Turkwel Hydroelectric Power Station
- Coordinates: 1°55′16.85″N 35°21′31.79″E﻿ / ﻿1.9213472°N 35.3588306°E
- Operator: Kenya Electricity Generating Company
- Commission date: 1991
- Type: Conventional
- Hydraulic head: 356 m (1,168 ft)
- Turbines: 2 x 56 MW Francis-type
- Installed capacity: 106 MW (142,000 hp)
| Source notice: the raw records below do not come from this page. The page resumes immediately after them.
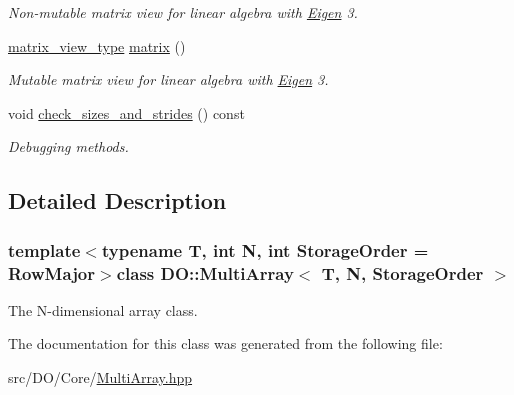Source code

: \begin{DoxyCompactItemize}
\begin{DoxyCompactList}\small\item\em Non-\/mutable matrix view for linear algebra with \hyperlink{namespace_eigen}{Eigen} 3. \end{DoxyCompactList}\item 
\hypertarget{class_d_o_1_1_multi_array_a2661eb3a043e573e6039849f9742975a}{\hyperlink{class_d_o_1_1_multi_array_a185870835281f858bc66928f6c9e1e52}{matrix\-\_\-view\-\_\-type} \hyperlink{class_d_o_1_1_multi_array_a2661eb3a043e573e6039849f9742975a}{matrix} ()}\label{class_d_o_1_1_multi_array_a2661eb3a043e573e6039849f9742975a}

\begin{DoxyCompactList}\small\item\em Mutable matrix view for linear algebra with \hyperlink{namespace_eigen}{Eigen} 3. \end{DoxyCompactList}\item 
\hypertarget{class_d_o_1_1_multi_array_af05ca63ef4968e9da0971052f416df2c}{void \hyperlink{class_d_o_1_1_multi_array_af05ca63ef4968e9da0971052f416df2c}{check\-\_\-sizes\-\_\-and\-\_\-strides} () const }\label{class_d_o_1_1_multi_array_af05ca63ef4968e9da0971052f416df2c}

\begin{DoxyCompactList}\small\item\em Debugging methods. \end{DoxyCompactList}\end{DoxyCompactItemize}


\subsection{Detailed Description}
\subsubsection*{template$<$typename T, int N, int Storage\-Order = Row\-Major$>$class D\-O\-::\-Multi\-Array$<$ T, N, Storage\-Order $>$}

The N-\/dimensional array class. 

The documentation for this class was generated from the following file\-:\begin{DoxyCompactItemize}
\item 
src/\-D\-O/\-Core/\hyperlink{_multi_array_8hpp}{Multi\-Array.\-hpp}\end{DoxyCompactItemize}

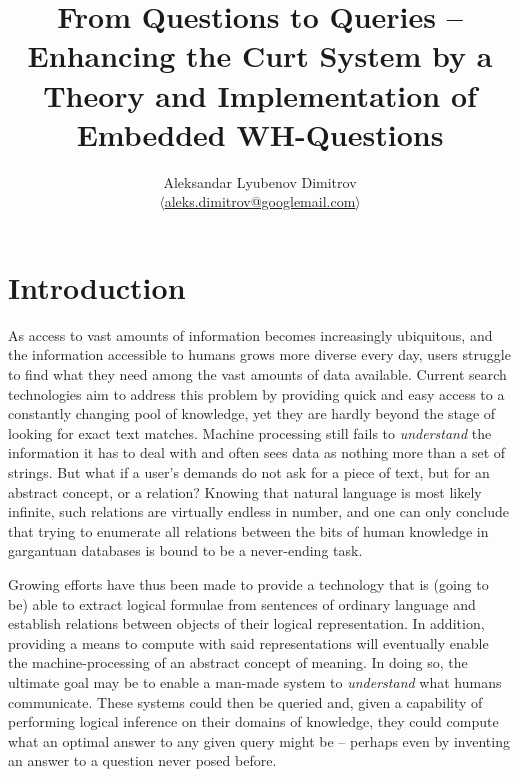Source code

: \documentclass[notitlepage,twoside,a4paper]{scrreprt}
\author{Aleksandar Lyubenov Dimitrov\\
$\langle$\href{mailto:aleks.dimitrov@googlemail.com}{aleks.dimitrov@googlemail.com}$\rangle$}
\title{From Questions to Queries – Enhancing the Curt System by a Theory and Implementation of Embedded WH-Questions}
\theoremstyle{remark}
\theoremstyle{remark}
\theoremstyle{definition}
\theoremstyle{definition}
\begin{document}
\lstset{language=Prolog,numbers=left,numberstyle=\tiny,numbersep=5pt,stepnumber=2,basicstyle=\ttfamily,identifierstyle=\textbf,keywordstyle=\underbar}
\renewcommand{\thepage}{\roman{page}}
\mbox{}
\newpage
\tableofcontents
\newpage
{}
\thispagestyle{plain}
\newpage
\renewcommand{\thepage}{\arabic{page}}
\setcounter{page}{1}
\chapter{Introduction}

As access to vast amounts of information becomes increasingly ubiquitous, and
the information accessible to humans grows more diverse every day, users
struggle to find what they need among the vast amounts of data available.
Current search technologies aim to address this problem by providing quick and
easy access to a constantly changing pool of knowledge, yet they are hardly
beyond the stage of looking for exact text matches. Machine processing still
fails to \emph{understand} the information it has to deal with and often sees data as
nothing more than a set of strings. But what if a user's demands do not ask for a
piece of text, but for an abstract concept, or a relation? Knowing that natural
language is most likely infinite, such relations are virtually endless in
number, and  one can only conclude that trying to enumerate all relations
between the bits of  human knowledge in gargantuan databases is bound to be a
never-ending task.

Growing efforts have thus been made to provide a technology that is (going to
be) able to extract logical formulae from sentences of ordinary language and
establish relations between objects of their logical representation. In
addition, providing a means to compute with said representations will eventually
enable the machine-processing of an abstract concept of meaning. In doing so,
the ultimate goal may be to enable a man-made system to \emph{understand} what
humans communicate.  These systems could then be queried and, given a capability
of performing logical inference on their domains of knowledge, they could
compute what an optimal answer to any given query might be -- perhaps even
by inventing an answer to a question never posed before.
\end{document}
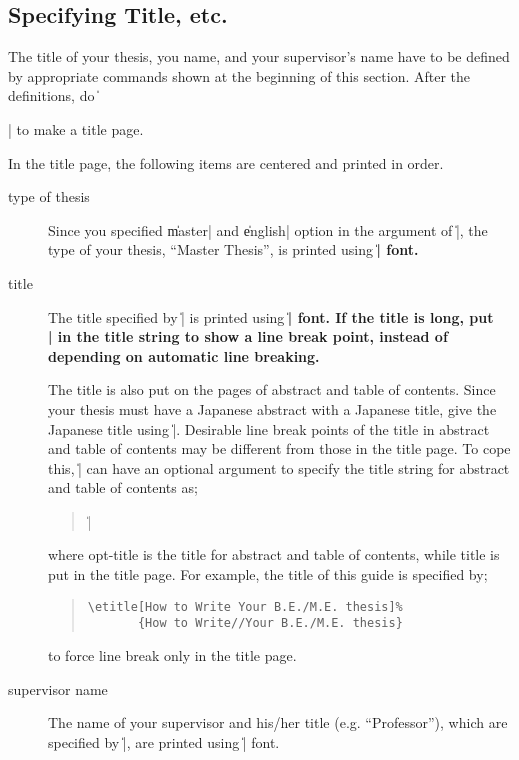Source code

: \subsection{Specifying Title, etc.}\label{appsub-title}
The title of your thesis, you name, and your supervisor's name have to be
defined by appropriate commands shown at the beginning of this section.
After the definitions, do \|\maketitle| to make a title page.

In the title page, the following items are centered and printed in order.
\begin{description}%
\item[type of thesis]
Since you specified \|master| and \|english| option in the argument of
\|\documentstyle|, the type of your thesis, ``Master Thesis'', is printed
using \|\Large\bf| font.

\item[title]
The title specified by \|\etitle| is printed using \|\LARGE\bf| font.  If
the title is long, put \|\\| in the title string to show a line break point,
instead of depending on automatic line breaking.

The title is also put on the pages of abstract and table of contents.  Since
your thesis must have a Japanese abstract with a Japanese title, give the
Japanese title using \|\jtitle|.  Desirable line break points of the title
in abstract and table of contents may be different from those in the title
page.  To cope this, \|\etitle| can have an optional argument to specify the
title string for abstract and table of contents as;
\begin{quote}%
\||
\end{quote}%
where \<opt-title\> is the title for abstract and table of contents, while
\<title\> is put in the title page.  For example, the title of this guide is
specified by;
\begin{quote}\begin{verbatim}
\etitle[How to Write Your B.E./M.E. thesis]%
       {How to Write//Your B.E./M.E. thesis}
\end{verbatim}\end{quote}
to force line break only in the title page.

\item[supervisor name]
The name of your supervisor and his/her title (e.g. ``Professor''), which
are specified by \|\supervisor|, are printed using \|\large| font.


\end{description}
= Turkwel Hydroelectric Power Station =

The Turkwel Hydroelectric Power Station, also Turkwel Dam, is an arch dam on the Turkwel River about 76 km north of Lorokon in West Pokot County, Kenya. The dam serves several purposes, including hydroelectric power production, irrigation, tourism and fisheries. It was constructed between 1986 and 1991. It supports the third largest hydroelectric power plant in the country, with an installed generating capacity of 112 MW.
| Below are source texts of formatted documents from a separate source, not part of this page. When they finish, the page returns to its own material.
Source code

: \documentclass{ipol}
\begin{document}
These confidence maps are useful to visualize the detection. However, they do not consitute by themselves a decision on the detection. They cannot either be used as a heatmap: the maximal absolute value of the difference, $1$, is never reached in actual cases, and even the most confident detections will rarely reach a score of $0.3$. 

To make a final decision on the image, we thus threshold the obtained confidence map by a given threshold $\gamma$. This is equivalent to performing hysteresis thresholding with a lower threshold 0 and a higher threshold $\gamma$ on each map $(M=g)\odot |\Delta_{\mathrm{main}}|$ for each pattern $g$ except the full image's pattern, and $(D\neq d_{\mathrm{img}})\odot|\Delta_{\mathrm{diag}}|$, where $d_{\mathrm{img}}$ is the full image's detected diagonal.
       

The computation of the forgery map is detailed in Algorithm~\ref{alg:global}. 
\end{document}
The dam, Kenya's tallest, has a height of 153 m, a crest length of 150 m, a dam volume of 170,000 m3 and retains a water volume of 1641 e6m3. The power station is located underground, downstream, and contains two 56 MW Francis turbine generators. The difference in elevation between the reservoir and power station affords a net hydraulic head of 356 m.